I have a dirty little secret. It really isn’t something that I want to admit to but I feel that I must. I LOVE Jack Black. Okay, I know it is seems strange. After all, I’m a straight-laced woman over 55. Still, the fact remains that I LOVE Jack Black. Not all of his movies, of course, are in my film library. Like every other actors in the world, he has also had his share of flops and fizzles. However, I admit to putting a handful of his films in the very back of my video cabinet. All kidding aside, Black has the capability to bring a lot of wonderful qualities across on the big screen; not the least of which is a wonderful sense of self-deprecation. He has no problem laughing at himself and I find that very endearing. With all of that said, I also have to admit that I’m not a big fan of his latest film “Nacho Libre.”
Black plays a monastery cook who secretly longs for the rich, famous, and wealthy life of a pro-wrestler. Ignacio (Black) is tired of being the one that has to do all of the dirty work for his other “so called” brothers of the cloth. However, he is dedicated heart and soul to the poor orphans with which he lives. He longs to be able to provide them with fresh, nutritious food instead of the stale day-old nacho chips that he must figure out 1001 ways to prepare. When a new teacher comes to the monastery, Sister Encarnacion (played by Ana De La Regera), Ignacio becomes even more committed to changing his life. He joins forces with the homeless Esquelto (played by Hector Jimenez) to form a wrestling tag-team to enter a local amateur wrestling competition. They of course lose the match. However, the crowd so enjoys their hilarious antics that the pair is offered a weekly match. Try as they might, the duo loses at every turn which prevents them from progressing in the wrestling profession. They learn, however, that an open match is coming up that will allow the winner to compete with the wrestling champion Ramses. Black wants that opportunity more than anything and concocts a plan to win the match. To find out what happens from there, you’ll have to rent the movie. After all, I don’t want to give away the entire plot.
Black definitely has his moments in this film. He is endearing in his love for the orphans and his crush on the unattainable Sister Encarnacion. Unfortunately, for the most part, it seems that Black has to try too hard to make Ignacio a worth while character. Some of his antics to that end just feel forced and, therefore, fall flat.
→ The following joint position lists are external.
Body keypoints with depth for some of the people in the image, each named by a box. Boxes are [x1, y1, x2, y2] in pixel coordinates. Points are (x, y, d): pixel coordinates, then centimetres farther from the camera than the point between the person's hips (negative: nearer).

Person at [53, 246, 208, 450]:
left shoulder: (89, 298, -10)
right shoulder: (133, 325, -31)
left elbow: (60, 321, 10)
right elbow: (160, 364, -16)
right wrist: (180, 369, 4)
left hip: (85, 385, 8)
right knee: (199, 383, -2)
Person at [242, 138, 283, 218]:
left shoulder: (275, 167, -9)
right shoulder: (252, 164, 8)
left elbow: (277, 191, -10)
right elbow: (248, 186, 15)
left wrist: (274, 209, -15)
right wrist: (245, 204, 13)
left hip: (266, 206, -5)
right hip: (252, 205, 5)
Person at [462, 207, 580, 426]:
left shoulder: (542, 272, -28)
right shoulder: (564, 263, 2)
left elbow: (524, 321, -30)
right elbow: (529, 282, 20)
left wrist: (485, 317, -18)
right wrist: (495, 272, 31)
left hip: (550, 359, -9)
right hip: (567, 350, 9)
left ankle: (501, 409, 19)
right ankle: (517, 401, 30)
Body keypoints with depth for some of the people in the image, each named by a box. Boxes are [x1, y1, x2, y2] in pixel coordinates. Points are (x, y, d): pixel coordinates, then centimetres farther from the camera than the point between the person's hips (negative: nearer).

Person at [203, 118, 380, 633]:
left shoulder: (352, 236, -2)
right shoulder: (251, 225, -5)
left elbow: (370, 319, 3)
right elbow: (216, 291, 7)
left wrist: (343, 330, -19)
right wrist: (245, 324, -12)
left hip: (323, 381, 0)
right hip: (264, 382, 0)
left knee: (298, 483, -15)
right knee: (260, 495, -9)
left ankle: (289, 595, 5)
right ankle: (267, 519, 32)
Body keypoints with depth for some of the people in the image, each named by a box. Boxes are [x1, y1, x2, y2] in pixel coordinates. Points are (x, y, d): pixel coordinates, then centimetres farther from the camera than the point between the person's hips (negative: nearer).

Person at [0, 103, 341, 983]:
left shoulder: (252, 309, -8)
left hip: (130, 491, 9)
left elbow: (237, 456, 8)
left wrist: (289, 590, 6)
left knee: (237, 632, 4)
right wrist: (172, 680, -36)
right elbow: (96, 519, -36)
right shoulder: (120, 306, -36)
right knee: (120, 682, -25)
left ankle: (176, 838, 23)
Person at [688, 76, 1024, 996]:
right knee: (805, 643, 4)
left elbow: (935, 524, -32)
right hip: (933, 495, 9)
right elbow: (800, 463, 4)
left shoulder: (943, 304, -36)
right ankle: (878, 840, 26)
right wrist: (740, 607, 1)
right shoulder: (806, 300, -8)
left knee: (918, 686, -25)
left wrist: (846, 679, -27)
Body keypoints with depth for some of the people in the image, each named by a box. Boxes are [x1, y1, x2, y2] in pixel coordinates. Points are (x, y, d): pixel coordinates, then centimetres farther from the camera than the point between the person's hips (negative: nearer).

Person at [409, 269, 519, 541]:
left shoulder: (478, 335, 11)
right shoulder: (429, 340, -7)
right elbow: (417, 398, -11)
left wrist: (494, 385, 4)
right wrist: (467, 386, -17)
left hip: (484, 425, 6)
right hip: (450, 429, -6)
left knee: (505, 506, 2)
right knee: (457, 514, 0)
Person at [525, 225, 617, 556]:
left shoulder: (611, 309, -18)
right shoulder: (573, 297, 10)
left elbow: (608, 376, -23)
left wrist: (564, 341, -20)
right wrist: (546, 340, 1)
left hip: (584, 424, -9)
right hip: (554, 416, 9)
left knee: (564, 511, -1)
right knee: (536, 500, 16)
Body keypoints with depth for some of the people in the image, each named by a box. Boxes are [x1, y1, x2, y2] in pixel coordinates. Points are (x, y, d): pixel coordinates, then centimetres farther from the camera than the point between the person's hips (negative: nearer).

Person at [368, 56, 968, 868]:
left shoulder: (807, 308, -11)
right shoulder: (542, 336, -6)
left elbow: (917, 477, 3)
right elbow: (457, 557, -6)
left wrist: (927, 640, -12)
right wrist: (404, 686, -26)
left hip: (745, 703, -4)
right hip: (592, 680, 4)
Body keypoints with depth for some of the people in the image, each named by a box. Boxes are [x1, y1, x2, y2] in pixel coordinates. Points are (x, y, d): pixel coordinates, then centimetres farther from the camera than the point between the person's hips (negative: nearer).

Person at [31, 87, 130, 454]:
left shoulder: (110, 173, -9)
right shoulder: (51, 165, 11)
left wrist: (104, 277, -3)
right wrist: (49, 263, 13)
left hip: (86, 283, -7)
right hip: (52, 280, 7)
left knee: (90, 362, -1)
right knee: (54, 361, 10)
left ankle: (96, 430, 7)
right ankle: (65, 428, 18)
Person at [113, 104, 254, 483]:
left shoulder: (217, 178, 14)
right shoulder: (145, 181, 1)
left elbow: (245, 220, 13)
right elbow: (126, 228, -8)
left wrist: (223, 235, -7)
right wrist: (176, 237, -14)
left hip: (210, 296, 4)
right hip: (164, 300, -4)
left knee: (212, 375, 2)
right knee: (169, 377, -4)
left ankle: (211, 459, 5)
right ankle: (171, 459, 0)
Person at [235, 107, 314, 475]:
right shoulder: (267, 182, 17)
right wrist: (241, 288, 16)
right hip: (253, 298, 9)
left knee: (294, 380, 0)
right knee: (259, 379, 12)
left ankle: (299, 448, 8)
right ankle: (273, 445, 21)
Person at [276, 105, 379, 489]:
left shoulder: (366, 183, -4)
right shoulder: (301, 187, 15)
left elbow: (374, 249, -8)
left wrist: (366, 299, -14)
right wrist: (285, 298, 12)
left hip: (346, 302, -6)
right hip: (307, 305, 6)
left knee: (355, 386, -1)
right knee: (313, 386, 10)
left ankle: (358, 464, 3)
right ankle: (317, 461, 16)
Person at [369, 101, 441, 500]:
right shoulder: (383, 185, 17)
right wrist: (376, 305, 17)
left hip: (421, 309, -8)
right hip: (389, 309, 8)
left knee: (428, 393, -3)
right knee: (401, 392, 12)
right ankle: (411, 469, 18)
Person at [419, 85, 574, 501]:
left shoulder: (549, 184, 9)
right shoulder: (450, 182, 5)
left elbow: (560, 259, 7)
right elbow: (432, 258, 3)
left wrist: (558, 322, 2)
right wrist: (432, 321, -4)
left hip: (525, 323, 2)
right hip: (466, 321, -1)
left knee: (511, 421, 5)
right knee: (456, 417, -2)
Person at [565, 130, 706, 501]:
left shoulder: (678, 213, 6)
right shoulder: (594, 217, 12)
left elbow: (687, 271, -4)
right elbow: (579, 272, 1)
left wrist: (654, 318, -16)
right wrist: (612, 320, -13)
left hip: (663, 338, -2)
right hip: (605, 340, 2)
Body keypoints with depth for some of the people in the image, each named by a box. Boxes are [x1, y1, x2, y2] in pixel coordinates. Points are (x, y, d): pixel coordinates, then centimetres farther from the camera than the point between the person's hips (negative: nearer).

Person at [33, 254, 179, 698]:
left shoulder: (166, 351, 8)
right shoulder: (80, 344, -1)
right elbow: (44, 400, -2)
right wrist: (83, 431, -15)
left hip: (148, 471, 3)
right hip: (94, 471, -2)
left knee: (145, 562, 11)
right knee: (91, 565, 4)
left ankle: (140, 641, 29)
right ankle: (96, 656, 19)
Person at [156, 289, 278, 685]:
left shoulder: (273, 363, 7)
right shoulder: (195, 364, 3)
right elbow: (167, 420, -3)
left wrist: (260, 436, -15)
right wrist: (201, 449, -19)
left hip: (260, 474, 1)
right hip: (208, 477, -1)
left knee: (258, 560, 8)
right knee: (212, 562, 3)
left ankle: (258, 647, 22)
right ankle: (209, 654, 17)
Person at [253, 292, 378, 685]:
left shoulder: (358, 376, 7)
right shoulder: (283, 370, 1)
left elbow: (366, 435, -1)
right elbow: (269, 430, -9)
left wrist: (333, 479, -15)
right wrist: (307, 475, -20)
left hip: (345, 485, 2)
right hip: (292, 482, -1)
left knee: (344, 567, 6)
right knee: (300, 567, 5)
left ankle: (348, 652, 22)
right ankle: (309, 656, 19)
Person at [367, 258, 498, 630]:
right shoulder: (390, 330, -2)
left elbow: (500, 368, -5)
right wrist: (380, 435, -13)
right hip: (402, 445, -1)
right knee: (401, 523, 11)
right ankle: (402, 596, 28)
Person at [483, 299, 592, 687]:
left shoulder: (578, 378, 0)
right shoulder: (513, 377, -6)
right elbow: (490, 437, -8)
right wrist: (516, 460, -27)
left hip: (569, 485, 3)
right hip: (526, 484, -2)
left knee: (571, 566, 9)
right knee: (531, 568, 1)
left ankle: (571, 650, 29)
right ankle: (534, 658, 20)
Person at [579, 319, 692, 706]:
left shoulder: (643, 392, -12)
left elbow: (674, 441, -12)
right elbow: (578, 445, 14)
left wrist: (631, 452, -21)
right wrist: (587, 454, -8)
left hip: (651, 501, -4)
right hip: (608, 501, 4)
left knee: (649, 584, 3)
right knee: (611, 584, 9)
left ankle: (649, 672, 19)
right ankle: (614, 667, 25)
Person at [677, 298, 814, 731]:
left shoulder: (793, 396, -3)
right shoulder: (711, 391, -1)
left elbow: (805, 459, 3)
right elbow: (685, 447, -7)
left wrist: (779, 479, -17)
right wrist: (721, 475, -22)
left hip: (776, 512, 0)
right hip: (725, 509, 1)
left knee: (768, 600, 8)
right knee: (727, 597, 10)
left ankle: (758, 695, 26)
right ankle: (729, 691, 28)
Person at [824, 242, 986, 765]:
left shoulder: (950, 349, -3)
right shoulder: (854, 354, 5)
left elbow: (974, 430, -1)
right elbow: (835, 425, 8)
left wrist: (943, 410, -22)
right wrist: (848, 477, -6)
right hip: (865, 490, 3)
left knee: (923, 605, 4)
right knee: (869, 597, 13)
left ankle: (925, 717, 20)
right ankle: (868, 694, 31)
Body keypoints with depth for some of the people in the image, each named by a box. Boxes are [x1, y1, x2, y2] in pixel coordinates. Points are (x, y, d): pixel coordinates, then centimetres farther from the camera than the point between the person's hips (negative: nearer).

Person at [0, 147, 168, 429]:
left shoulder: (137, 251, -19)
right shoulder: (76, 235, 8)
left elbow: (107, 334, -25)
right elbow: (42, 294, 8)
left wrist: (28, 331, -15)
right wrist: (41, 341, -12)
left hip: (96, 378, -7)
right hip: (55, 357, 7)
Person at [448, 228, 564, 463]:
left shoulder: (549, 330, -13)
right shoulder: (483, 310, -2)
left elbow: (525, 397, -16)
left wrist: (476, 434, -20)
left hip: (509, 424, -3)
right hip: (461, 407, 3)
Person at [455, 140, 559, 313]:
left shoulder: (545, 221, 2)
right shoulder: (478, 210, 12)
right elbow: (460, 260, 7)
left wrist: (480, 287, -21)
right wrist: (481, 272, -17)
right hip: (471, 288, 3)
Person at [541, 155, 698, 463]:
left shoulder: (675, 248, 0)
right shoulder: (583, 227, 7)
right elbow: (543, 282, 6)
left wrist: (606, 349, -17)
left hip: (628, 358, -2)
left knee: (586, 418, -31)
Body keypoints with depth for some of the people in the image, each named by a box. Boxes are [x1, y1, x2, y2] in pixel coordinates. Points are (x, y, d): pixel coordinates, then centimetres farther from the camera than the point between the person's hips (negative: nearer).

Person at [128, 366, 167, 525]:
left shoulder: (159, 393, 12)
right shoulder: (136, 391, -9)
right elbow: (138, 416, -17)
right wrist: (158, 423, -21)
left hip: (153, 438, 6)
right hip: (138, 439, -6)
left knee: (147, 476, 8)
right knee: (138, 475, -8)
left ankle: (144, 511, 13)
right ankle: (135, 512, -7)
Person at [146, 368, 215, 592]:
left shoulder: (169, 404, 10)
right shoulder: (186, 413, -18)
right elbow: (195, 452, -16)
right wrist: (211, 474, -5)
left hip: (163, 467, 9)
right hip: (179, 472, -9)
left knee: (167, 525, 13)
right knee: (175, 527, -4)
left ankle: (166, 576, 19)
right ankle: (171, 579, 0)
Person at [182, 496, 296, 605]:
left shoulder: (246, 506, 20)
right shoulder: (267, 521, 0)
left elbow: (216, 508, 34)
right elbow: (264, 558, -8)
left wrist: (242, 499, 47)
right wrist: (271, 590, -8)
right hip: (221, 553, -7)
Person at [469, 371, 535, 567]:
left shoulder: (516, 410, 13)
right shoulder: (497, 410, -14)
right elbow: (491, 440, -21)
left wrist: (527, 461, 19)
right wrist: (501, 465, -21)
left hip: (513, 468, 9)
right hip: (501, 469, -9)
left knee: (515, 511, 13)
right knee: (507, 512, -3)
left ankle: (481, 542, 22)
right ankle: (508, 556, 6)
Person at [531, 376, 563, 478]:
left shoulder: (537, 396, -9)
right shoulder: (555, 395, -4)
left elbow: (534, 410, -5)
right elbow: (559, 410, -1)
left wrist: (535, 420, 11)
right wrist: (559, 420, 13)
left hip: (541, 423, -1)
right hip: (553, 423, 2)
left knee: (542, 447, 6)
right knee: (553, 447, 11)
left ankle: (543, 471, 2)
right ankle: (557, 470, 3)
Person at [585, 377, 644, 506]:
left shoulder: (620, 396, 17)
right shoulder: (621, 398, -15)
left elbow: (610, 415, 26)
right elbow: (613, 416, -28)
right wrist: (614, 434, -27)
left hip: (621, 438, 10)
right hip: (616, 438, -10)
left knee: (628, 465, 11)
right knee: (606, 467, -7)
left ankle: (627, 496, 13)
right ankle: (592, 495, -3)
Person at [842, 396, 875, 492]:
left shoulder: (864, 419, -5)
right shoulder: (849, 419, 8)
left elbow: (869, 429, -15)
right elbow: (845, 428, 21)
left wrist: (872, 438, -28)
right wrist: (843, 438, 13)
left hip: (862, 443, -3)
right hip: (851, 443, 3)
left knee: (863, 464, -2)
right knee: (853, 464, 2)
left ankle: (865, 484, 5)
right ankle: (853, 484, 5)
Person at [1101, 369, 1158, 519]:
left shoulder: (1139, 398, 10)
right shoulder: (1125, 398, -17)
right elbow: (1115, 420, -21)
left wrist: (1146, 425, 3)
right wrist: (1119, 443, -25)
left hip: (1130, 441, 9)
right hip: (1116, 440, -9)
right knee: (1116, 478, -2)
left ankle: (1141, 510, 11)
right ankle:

Ana De La Regera as the Sister of Ignacio’s dreams is sweet, charming, and innocent; all the right things for this particular role. She doesn’t have a lot of screen time but she makes the most of the time that she does have.
Hector Jimenez also had some funny moments in the film, but like Black felt the need to try too hard. It left his character soulless. I don’t think the audience really cared what or if anything happened to him. And I’m not convinced that he was the proper foil to Black’s Ignacio.
Filmmaker Jared Hess has a knack for doing this type of “lovable loser” film. He has established his directing reputation in that genre. But this particular film just doesn’t quite live up to some of his previous work. Co-written with his wife, Jerusha, and noted screenwriter Mike White, the screenplay held a lot of promise but also just couldn’t quite deliver.
“Nacho Libre” is stocked with a cast of real-life wrestlers, which definitely brought some authenticity to the scenes in the ring. It is actually in the ring scenes that Black’s comedic genius excelled. His over the top physical humor blended well with the similarly over the top style of professional wrestling as a whole.
As much as I am loathe to do it to my buddy Jack, I have to give this movie only one star out of five and that is only for a few brief minutes of Black’s amazing comical timing and charm.
Nacho Libre is a Paramount Picture in conjunction with Nickelodeon Movies and Black & White Productions. Jack Black and Michael White produce it. At 92 minutes in length, the movie carries a PG rating.